Ads like those used in the Catholics Come Home campaign should be “concise and inviting,” Peterson believes. Because people are “so distracted” and busy, communicators must “get to that core message that appeals to their hearts and minds quickly, but in a warm and inviting way.”

Peterson advises church communicators that “putting forth a creative message in a relevant way is paramount.” Moreover, communicators need to give it their best. “In the secular world, if you put forth your best efforts, good usually comes of it. But too often we give our leftover time to God,” he observes.

Finally, compassion is essential. “We really need to put ourselves in the shoes, the mind-set, feel the hurt of those who have not been at church,” Peterson stresses.

For CatholicsComeHome, evangelizing means spreading “the good news every chance we get through effective means.” By “harnessing TV and the Internet,” the message reaches “people where they are” -- in bedrooms, dorm rooms, offices, Peterson notes.

Its Web site ( is vital to this organization’s endeavors. TV is its “prime vehicle,” but in following up at the Web site, people discover inviting video presentations and informative faith resources.

People who aren’t Catholic hear via the Web site that the church may not be what they believed it was.
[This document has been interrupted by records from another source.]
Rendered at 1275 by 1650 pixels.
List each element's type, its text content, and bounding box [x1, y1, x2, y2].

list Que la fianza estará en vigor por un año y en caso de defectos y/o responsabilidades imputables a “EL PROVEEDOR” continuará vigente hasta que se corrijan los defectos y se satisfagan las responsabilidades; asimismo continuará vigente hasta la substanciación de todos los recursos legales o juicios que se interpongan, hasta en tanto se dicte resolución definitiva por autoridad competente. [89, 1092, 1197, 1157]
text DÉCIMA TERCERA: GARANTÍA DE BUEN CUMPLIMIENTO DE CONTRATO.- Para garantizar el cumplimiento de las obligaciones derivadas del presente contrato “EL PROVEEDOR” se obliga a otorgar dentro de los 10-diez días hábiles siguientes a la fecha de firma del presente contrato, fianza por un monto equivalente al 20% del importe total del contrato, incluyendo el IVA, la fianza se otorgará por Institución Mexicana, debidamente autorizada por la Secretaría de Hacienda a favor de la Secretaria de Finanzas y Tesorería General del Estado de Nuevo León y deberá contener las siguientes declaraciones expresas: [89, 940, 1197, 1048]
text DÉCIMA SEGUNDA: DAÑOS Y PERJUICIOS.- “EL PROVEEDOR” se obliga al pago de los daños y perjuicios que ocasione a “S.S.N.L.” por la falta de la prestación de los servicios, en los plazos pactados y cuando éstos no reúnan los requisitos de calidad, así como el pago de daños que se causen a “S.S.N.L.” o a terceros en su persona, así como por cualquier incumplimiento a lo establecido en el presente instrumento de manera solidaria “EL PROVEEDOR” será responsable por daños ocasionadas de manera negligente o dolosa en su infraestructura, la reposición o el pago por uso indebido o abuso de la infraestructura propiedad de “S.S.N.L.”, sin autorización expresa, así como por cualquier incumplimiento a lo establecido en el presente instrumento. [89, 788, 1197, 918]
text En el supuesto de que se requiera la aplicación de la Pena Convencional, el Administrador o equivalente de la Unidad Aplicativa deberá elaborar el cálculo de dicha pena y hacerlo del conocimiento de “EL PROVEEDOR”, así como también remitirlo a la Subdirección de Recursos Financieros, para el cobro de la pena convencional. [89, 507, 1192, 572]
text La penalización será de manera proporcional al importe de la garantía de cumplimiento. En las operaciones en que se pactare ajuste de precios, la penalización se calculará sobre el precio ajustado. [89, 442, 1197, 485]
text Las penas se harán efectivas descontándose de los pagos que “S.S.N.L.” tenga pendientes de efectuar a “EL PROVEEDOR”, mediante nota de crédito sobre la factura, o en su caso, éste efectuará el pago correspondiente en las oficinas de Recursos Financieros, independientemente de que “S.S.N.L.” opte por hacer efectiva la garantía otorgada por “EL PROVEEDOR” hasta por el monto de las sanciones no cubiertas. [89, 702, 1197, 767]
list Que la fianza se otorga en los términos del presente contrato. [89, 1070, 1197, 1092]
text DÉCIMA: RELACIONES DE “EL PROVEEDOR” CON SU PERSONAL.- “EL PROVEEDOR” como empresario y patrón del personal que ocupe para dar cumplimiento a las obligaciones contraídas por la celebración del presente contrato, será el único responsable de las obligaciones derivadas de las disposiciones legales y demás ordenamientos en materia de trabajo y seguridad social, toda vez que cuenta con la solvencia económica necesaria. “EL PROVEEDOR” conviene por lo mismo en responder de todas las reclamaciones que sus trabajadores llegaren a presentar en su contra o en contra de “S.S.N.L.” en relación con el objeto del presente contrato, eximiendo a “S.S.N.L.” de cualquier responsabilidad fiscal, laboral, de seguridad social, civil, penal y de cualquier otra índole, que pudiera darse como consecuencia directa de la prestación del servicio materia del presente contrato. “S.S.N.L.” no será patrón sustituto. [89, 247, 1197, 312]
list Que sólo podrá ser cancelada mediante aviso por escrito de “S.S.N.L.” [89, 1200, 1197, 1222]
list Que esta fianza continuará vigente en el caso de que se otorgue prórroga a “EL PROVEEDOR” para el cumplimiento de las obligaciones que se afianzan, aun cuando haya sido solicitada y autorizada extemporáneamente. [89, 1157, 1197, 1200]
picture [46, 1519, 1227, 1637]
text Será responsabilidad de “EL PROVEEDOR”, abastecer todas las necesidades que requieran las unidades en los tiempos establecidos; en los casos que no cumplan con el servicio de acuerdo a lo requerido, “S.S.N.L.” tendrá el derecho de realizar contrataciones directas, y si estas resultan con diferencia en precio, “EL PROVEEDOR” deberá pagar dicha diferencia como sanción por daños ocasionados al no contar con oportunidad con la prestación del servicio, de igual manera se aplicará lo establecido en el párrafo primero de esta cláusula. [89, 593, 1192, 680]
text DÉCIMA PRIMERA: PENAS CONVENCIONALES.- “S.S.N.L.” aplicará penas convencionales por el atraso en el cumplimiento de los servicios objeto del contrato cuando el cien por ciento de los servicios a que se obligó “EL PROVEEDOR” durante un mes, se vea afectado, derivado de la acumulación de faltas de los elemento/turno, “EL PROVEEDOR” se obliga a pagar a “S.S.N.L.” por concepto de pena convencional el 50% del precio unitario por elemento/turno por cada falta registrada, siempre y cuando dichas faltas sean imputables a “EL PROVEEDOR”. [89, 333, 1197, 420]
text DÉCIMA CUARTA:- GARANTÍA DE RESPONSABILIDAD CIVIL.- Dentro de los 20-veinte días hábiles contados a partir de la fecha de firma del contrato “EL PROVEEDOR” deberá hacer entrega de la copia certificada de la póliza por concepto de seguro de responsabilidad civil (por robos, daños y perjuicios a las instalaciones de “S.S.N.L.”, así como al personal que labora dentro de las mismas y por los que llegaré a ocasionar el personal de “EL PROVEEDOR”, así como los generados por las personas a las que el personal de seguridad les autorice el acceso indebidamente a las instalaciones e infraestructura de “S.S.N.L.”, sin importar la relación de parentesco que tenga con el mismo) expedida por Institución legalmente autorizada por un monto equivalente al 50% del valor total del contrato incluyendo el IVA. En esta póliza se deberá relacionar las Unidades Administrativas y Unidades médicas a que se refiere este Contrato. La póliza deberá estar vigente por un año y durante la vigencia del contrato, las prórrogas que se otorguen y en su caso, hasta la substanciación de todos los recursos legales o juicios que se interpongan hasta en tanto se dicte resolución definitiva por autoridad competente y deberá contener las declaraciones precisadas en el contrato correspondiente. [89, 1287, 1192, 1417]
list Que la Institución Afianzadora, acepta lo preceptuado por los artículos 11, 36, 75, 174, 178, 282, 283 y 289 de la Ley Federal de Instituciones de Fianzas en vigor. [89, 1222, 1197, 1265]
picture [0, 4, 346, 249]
The site speaks with practicing Catholics, encouraging them to learn “what holds people back from the church” so as to be “more empathetic and understanding when the time comes to speak with them.”

Numerous Web-site testimonies by individuals who found their way into a parish reflect the organization’s down-to-earth approach.
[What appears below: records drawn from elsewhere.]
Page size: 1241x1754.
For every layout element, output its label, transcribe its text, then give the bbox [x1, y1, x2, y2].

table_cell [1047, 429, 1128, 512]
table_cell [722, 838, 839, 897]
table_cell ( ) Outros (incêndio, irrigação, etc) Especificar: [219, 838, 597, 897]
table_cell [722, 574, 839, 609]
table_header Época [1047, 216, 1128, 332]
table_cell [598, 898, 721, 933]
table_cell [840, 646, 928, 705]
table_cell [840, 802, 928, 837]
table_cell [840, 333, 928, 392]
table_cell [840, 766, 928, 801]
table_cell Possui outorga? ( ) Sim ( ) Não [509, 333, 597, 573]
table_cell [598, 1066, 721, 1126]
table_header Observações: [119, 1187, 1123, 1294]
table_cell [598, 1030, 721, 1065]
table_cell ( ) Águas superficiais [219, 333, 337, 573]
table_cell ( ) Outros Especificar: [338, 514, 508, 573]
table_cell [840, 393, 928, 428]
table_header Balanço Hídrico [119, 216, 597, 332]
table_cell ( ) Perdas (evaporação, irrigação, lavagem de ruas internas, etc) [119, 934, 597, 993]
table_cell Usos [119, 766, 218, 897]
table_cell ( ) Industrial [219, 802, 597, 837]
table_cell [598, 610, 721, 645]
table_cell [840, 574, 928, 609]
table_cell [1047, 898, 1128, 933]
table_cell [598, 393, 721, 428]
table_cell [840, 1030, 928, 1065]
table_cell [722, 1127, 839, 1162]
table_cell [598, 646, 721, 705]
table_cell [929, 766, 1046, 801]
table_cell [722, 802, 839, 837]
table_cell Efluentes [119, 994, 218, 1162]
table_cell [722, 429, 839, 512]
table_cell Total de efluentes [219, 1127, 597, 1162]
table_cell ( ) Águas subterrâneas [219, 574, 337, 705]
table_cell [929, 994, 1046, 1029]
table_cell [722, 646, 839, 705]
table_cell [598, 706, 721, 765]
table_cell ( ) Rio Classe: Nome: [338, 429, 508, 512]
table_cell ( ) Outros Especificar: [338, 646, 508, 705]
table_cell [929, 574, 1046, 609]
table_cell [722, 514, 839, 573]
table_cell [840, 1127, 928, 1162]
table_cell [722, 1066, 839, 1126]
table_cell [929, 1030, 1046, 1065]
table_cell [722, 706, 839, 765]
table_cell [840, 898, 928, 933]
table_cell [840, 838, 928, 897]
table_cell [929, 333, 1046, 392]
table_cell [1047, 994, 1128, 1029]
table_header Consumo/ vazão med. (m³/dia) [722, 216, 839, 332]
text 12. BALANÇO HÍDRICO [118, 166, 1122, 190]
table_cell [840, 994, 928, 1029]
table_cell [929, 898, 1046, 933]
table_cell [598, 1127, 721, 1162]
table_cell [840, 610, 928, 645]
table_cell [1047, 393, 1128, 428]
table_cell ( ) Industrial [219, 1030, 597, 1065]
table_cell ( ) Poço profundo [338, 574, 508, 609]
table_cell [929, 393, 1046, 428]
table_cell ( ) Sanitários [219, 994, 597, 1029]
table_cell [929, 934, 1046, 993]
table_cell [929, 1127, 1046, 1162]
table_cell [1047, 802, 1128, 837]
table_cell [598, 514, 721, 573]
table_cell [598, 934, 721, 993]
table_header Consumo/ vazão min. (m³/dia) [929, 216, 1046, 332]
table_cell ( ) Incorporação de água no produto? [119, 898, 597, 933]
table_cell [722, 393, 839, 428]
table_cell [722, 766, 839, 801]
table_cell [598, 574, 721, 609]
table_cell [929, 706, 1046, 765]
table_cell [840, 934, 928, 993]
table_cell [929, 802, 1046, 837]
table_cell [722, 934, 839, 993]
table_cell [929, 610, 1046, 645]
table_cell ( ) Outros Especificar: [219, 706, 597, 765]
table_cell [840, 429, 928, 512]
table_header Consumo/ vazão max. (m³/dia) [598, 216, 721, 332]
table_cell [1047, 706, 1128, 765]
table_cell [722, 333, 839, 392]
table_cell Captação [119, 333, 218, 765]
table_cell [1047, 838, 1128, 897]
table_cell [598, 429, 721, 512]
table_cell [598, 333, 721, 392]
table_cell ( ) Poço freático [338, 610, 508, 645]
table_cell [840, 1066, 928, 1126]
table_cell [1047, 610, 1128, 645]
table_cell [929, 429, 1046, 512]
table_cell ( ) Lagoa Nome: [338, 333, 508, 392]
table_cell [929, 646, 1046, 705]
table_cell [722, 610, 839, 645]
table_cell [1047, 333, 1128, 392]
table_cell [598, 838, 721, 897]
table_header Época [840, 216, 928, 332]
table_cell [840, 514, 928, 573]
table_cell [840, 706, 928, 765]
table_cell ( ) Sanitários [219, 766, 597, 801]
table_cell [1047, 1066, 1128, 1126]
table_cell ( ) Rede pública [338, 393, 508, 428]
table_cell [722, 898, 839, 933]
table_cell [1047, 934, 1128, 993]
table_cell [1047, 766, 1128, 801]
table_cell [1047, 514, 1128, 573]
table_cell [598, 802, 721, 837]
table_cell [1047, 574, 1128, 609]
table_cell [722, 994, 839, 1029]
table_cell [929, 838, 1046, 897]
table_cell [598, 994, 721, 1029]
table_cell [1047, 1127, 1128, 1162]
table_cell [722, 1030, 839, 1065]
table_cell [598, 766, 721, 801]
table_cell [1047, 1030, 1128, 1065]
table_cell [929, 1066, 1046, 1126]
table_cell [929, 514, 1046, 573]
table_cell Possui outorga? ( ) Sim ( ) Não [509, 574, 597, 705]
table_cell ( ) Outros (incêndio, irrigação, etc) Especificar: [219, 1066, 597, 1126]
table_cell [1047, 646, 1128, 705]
A woman says plainly, “I was afraid to come back.” Another tells, with surprise, of discovering the Bible’s importance in Catholicism. One man confesses a drug addiction brought him to his knees; he now calls himself “a new person.”

The words of a woman who just “gradually quit going” to church will resonate with many. She says: “It’s not as scary as I thought it was. … It’s a much more open and warm place. And it really is about love.”

Catholics Come Home is reaching young people too, says Peterson. Nonetheless, the organization will revamp its Web site to improve communication with them

Peterson also comments, “To be relevant to people under 30, we need to employ new digital technologies.” Will Twittering, then, take up residence at Catholics Come Home? Perhaps.

Peterson envisions Twittering as a way to communicate “quick, easy-to-understand jewels of information” that people, in turn, can share with others.